Recopiez l'extrait de « Donc ce qui » à « jamais rien lâcher. » en changeant « studio » en « concert ».

**Extrait**
□ □ □ □

Donc ce qui t’as vraiment donné envie de faire de la musique, c’est l’expérience du studio.
C’est ça. Et surtout, j’étais un énorme consommateur de musique. Je ressentais de moins en moins de choses avec la musique française, je trouve qu’il n’y avait plus de propositions innovantes. Je ne suis pas Superman mais en tout cas j’ai beaucoup analysé. Je trouvais deux-trois artistes vraiment chauds mais la masse ne faisait rien de très avancé, sans vouloir manquer de respect. On a trouvé qu’on pouvait apporter quelque chose de neuf, ça part de là. Il faut arrêter de parler de la même chose, avoir les mêmes placements, les mêmes prods, je veux faire de la musique différente, quelque chose d’inné, de space, de recherché. Je veux montrer que je suis déterminé et passer le message qu’il ne faut jamais rien lâcher.

□ □ □ □

**Données fournies**
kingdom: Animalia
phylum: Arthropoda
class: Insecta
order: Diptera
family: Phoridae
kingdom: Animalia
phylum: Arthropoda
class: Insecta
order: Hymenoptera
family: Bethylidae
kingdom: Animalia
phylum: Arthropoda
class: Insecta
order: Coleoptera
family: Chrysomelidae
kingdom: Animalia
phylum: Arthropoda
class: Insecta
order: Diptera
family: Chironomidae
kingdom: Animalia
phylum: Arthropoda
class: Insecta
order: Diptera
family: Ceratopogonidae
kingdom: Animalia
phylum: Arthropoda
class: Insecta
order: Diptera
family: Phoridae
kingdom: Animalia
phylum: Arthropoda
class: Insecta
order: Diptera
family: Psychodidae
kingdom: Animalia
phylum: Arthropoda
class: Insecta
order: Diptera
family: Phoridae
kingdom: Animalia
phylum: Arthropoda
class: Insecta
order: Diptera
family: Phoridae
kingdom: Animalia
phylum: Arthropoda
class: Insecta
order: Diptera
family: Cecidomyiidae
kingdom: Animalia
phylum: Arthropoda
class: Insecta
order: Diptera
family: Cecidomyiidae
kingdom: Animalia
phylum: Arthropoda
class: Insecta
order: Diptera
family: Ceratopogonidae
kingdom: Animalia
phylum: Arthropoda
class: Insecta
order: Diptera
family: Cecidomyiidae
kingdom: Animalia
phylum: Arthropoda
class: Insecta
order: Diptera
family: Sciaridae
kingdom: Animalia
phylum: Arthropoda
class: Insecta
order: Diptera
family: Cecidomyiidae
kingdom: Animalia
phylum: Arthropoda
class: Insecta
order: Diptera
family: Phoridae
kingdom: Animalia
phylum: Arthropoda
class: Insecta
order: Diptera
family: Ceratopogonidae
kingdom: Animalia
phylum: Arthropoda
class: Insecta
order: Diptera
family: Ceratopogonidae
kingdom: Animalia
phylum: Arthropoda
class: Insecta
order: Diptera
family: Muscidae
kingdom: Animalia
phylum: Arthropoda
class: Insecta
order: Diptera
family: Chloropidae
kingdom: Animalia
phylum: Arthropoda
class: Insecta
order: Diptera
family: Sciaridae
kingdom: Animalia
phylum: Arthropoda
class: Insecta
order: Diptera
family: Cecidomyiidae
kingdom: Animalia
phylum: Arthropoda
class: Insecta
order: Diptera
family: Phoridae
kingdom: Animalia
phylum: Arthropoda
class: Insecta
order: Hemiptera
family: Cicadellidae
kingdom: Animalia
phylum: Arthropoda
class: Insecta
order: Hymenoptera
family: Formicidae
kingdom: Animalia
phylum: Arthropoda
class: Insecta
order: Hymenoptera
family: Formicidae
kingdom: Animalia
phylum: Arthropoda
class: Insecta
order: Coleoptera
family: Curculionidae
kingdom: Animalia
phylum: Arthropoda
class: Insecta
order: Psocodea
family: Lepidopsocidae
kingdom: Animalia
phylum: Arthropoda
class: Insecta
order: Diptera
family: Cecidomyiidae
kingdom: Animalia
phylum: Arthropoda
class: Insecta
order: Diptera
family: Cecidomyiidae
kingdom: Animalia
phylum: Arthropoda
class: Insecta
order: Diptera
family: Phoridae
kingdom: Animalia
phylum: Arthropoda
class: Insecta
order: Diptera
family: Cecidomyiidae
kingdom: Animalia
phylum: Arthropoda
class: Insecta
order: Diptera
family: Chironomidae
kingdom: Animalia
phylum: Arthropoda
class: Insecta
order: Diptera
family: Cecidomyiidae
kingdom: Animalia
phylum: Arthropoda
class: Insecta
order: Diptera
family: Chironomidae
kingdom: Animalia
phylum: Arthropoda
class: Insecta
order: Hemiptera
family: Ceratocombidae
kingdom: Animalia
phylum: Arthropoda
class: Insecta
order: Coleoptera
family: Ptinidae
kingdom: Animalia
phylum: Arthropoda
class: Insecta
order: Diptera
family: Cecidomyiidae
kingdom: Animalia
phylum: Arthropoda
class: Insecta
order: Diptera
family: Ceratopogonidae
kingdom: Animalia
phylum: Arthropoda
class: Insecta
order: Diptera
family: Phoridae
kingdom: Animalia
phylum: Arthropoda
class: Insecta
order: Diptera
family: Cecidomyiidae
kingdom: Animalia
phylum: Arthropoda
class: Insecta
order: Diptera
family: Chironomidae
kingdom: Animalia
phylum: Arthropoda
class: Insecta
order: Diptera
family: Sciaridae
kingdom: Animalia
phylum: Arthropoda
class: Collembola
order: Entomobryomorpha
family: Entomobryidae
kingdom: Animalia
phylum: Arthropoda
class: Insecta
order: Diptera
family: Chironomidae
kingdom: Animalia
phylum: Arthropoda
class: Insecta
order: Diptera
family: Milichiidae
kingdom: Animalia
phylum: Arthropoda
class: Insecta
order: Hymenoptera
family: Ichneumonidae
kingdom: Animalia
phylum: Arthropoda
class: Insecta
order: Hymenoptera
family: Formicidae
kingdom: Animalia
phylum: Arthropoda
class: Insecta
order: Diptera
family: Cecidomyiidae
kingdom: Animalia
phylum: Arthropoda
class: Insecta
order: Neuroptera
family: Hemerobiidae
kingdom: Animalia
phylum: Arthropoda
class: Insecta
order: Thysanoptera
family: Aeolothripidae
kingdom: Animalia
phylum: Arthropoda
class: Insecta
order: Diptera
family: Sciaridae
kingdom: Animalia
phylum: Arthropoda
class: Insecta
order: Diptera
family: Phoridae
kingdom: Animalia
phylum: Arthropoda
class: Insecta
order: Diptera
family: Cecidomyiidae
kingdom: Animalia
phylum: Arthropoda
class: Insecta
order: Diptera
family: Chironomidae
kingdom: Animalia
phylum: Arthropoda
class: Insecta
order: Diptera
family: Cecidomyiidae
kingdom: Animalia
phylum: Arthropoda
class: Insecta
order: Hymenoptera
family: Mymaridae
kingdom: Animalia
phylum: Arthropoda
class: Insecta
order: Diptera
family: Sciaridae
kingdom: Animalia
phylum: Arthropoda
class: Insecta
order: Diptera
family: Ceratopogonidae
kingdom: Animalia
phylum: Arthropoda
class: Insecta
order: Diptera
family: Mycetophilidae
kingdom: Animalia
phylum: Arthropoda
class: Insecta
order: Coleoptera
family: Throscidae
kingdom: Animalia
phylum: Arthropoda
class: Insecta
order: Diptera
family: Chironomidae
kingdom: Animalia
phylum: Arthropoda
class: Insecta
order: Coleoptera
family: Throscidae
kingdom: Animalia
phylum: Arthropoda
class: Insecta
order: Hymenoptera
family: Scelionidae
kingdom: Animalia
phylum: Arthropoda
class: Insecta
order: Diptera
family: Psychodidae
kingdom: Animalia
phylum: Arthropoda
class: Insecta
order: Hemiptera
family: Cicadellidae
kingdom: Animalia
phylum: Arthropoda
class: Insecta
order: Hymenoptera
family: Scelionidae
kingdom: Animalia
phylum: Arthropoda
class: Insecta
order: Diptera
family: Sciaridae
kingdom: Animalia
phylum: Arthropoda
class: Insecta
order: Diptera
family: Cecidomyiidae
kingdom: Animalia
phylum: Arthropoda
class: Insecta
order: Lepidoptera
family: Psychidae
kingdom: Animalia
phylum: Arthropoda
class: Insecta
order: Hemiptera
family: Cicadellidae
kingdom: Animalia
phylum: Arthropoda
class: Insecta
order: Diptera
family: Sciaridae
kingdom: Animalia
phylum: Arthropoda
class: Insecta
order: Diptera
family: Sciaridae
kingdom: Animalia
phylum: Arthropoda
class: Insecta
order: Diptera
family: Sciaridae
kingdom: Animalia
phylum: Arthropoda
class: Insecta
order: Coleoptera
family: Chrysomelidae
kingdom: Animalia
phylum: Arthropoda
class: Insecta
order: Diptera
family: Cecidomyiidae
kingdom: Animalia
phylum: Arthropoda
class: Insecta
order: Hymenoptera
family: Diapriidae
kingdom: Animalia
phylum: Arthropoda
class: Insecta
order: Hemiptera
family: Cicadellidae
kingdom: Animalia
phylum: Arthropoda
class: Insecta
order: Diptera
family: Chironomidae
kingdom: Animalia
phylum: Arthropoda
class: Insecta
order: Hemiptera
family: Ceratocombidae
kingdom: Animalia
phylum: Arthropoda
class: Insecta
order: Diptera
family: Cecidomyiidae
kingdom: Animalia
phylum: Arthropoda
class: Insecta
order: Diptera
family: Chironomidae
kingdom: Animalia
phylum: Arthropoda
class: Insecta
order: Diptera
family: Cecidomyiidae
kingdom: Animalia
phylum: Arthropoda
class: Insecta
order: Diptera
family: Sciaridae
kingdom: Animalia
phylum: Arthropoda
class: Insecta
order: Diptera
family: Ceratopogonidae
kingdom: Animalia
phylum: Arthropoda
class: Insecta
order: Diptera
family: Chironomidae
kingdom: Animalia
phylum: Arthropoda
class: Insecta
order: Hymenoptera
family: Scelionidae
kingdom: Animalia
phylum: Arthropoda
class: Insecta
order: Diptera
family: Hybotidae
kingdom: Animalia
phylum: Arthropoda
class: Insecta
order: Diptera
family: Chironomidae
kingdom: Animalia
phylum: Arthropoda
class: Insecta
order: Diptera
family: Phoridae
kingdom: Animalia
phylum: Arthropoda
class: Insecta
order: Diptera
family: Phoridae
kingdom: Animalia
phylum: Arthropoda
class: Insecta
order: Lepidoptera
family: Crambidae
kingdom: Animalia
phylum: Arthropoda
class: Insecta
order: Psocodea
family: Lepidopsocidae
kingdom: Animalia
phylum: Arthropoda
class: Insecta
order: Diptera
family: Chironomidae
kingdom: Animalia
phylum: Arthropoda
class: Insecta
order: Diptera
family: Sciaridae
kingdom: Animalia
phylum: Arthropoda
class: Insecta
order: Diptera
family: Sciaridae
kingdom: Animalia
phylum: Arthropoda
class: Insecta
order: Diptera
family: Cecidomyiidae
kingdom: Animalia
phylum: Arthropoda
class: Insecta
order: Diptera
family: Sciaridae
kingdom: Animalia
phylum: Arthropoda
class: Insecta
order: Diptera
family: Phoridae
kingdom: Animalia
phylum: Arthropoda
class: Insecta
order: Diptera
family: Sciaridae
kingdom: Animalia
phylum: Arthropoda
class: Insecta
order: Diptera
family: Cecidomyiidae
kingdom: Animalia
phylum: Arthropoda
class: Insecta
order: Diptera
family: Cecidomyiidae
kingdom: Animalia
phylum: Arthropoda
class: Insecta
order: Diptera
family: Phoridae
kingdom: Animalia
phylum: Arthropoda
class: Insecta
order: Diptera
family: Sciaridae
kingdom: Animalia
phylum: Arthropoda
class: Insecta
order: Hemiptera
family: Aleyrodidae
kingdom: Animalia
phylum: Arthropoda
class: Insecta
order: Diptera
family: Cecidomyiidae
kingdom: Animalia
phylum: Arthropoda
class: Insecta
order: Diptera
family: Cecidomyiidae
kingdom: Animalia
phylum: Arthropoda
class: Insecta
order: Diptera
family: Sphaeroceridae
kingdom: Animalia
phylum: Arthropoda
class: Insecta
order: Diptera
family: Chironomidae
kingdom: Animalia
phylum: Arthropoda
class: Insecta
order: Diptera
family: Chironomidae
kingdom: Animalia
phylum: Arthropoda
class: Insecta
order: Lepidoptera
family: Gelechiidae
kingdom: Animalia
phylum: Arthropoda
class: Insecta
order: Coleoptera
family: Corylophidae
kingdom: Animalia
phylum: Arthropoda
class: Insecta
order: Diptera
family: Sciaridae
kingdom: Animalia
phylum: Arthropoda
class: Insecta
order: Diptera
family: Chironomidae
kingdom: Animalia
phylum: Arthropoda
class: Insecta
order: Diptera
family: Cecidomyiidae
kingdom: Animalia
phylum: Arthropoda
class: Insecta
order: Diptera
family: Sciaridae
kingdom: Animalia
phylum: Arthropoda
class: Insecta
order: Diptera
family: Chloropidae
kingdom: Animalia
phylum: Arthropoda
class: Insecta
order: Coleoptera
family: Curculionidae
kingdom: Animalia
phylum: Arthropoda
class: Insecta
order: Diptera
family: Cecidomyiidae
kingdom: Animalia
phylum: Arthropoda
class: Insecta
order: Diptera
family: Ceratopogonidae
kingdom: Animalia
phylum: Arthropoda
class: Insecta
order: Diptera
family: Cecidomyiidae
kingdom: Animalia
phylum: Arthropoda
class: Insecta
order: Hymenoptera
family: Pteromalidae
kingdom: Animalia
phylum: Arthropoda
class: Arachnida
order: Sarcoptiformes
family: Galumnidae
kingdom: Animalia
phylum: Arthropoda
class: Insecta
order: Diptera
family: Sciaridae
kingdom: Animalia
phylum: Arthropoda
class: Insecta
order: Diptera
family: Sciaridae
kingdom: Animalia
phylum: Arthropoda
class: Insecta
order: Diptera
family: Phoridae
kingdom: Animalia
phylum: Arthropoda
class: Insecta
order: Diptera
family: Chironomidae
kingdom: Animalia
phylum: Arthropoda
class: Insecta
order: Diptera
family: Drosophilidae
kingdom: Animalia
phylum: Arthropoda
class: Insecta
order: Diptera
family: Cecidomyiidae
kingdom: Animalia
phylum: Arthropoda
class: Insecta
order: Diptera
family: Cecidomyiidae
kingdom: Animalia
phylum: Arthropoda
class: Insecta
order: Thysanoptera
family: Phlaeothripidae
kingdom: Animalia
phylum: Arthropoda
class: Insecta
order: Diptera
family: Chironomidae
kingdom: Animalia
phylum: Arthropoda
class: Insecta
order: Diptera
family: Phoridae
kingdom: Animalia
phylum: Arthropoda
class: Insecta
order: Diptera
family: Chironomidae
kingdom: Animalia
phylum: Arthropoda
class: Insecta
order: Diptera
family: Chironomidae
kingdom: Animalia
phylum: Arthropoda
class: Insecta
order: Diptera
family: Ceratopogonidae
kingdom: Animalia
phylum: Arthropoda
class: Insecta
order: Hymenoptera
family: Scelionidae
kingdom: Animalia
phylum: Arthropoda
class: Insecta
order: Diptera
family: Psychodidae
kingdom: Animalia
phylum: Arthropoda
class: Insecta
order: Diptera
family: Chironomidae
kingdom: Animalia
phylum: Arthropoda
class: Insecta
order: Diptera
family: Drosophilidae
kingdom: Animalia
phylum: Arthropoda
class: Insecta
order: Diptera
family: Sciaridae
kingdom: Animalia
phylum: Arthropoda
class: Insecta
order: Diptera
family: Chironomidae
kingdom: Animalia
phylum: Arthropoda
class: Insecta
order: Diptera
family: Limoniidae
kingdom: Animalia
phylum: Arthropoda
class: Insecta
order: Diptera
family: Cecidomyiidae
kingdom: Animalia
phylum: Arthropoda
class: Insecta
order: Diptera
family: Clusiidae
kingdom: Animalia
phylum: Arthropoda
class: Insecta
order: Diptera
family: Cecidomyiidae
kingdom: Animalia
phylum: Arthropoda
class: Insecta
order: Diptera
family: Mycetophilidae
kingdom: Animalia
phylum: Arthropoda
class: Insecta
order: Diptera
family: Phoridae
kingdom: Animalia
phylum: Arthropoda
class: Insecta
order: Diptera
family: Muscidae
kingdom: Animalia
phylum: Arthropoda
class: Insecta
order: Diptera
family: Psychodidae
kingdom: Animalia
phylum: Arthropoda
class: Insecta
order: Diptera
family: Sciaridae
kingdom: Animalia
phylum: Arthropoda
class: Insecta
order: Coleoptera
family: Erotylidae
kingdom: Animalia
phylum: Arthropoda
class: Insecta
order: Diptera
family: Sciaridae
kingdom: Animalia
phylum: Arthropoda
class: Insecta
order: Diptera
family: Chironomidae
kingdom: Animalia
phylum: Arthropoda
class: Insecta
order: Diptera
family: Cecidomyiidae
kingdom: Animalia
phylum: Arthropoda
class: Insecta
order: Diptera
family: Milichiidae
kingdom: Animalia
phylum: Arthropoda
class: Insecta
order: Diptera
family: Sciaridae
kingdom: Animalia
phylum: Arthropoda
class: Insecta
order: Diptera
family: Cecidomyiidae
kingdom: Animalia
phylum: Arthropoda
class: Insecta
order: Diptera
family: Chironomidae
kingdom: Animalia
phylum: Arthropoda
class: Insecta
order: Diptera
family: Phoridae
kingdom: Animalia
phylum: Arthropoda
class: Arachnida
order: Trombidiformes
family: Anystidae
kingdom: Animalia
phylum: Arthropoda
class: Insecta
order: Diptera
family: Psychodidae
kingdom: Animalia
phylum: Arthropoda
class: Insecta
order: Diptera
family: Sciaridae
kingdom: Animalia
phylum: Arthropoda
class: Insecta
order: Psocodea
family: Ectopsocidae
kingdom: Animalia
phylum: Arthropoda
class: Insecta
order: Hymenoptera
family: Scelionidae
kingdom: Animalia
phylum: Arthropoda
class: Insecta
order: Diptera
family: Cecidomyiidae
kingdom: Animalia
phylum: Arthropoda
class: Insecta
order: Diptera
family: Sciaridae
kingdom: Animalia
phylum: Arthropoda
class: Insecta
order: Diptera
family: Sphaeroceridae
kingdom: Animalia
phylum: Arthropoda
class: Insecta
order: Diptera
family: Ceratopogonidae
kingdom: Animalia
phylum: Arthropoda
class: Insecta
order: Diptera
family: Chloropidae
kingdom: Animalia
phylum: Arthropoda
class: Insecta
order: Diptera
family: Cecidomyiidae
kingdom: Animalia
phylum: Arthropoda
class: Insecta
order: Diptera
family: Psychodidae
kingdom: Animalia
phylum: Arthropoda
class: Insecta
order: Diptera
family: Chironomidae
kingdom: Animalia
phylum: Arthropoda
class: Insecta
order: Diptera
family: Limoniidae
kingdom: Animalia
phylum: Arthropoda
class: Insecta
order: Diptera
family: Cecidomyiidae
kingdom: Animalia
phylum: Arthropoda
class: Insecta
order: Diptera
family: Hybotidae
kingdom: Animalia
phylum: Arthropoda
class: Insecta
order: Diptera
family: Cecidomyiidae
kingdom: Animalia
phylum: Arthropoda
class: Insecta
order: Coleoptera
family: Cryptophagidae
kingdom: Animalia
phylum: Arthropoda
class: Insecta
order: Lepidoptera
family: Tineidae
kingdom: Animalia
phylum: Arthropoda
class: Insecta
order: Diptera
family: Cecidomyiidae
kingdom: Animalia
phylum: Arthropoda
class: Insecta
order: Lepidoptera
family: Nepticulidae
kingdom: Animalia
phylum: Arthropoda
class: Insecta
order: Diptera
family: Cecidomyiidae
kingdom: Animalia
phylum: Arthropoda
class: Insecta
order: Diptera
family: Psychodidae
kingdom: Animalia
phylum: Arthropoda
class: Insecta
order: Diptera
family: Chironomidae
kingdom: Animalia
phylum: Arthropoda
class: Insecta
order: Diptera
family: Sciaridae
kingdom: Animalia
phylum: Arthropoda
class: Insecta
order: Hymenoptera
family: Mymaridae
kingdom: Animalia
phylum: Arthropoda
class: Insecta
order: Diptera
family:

□ □ □ □

**Résultat final**
Donc ce qui t’as vraiment donné envie de faire de la musique, c’est l’expérience du concert.
C’est ça. Et surtout, j’étais un énorme consommateur de musique. Je ressentais de moins en moins de choses avec la musique française, je trouve qu’il n’y avait plus de propositions innovantes. Je ne suis pas Superman mais en tout cas j’ai beaucoup analysé. Je trouvais deux-trois artistes vraiment chauds mais la masse ne faisait rien de très avancé, sans vouloir manquer de respect. On a trouvé qu’on pouvait apporter quelque chose de neuf, ça part de là. Il faut arrêter de parler de la même chose, avoir les mêmes placements, les mêmes prods, je veux faire de la musique différente, quelque chose d’inné, de space, de recherché. Je veux montrer que je suis déterminé et passer le message qu’il ne faut jamais rien lâcher.